Pilatus wil Jezus eigenlijk vrijlaten

19 Toen nam Pilatus Jezus mee en liet Hem zweepslagen geven. En de soldaten vlochten een kroon van doorntakken en zetten die op zijn hoofd. Ook deden ze Hem een paarse mantel om. Ze liepen naar Hem toe en zeiden: "Wij groeten U, koning van de Joden!" En ze sloegen Hem in zijn gezicht.

Pilatus kwam weer naar buiten en zei tegen de mensen: "Jullie mogen Hem weer hebben, want volgens mij heeft Hij helemaal geen kwaad gedaan." Toen werd Jezus naar buiten gebracht met de doornenkroon op en de paarse mantel om. Pilatus zei: "Zie die mens eens!" Toen de leiders van de priesters en hun dienaren Hem zagen, begonnen ze te schreeuwen: "Kruisig Hem! Kruisig Hem!" Pilatus zei tegen hen: "Neem Hem dan mee en kruisig Hem zelf. Want ik vind dat Hij onschuldig is." De Joden antwoordden hem: "Volgens onze wetten moet Hij worden gedood, want Hij beweert dat Hij Gods Zoon is."

---*---

### OPDRACHT
Waarom moet Jezus volgens de Joden in het tekstfragment worden gedood? Antwoord alstublieft in één zin.

### VASTGELEGDE GEGEVENS
---*---

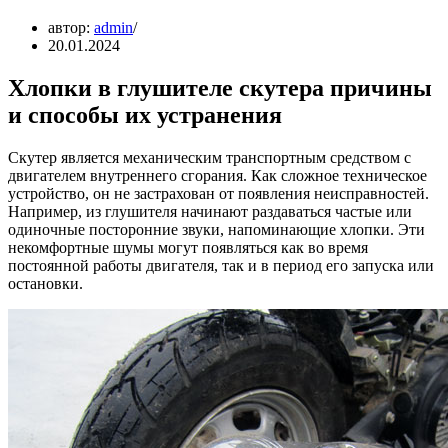
автор:
admin
20.01.2024
Хлопки в глушителе скутера причины
и способы их устранения
Скутер является механическим транспортным средством с
двигателем внутреннего сгорания. Как сложное техническое
устройство, он не застрахован от появления неисправностей.
Например, из глушителя начинают раздаваться частые или
одиночные посторонние звуки, напоминающие хлопки. Эти
некомфортные шумы могут появляться как во время
постоянной работы двигателя, так и в период его запуска или
остановки.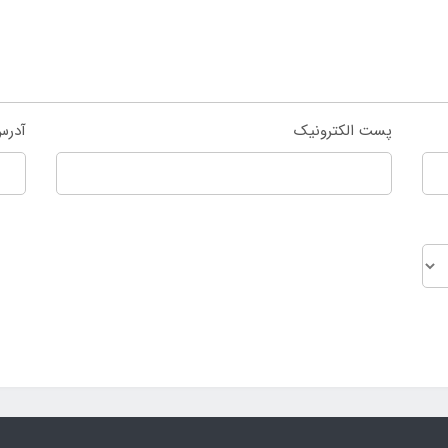
پست الکترونیک
آدرس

---*---

### ANTWOORD
Volgens hun wetten moet Hij worden gedood, omdat Hij beweert dat Hij Gods Zoon is.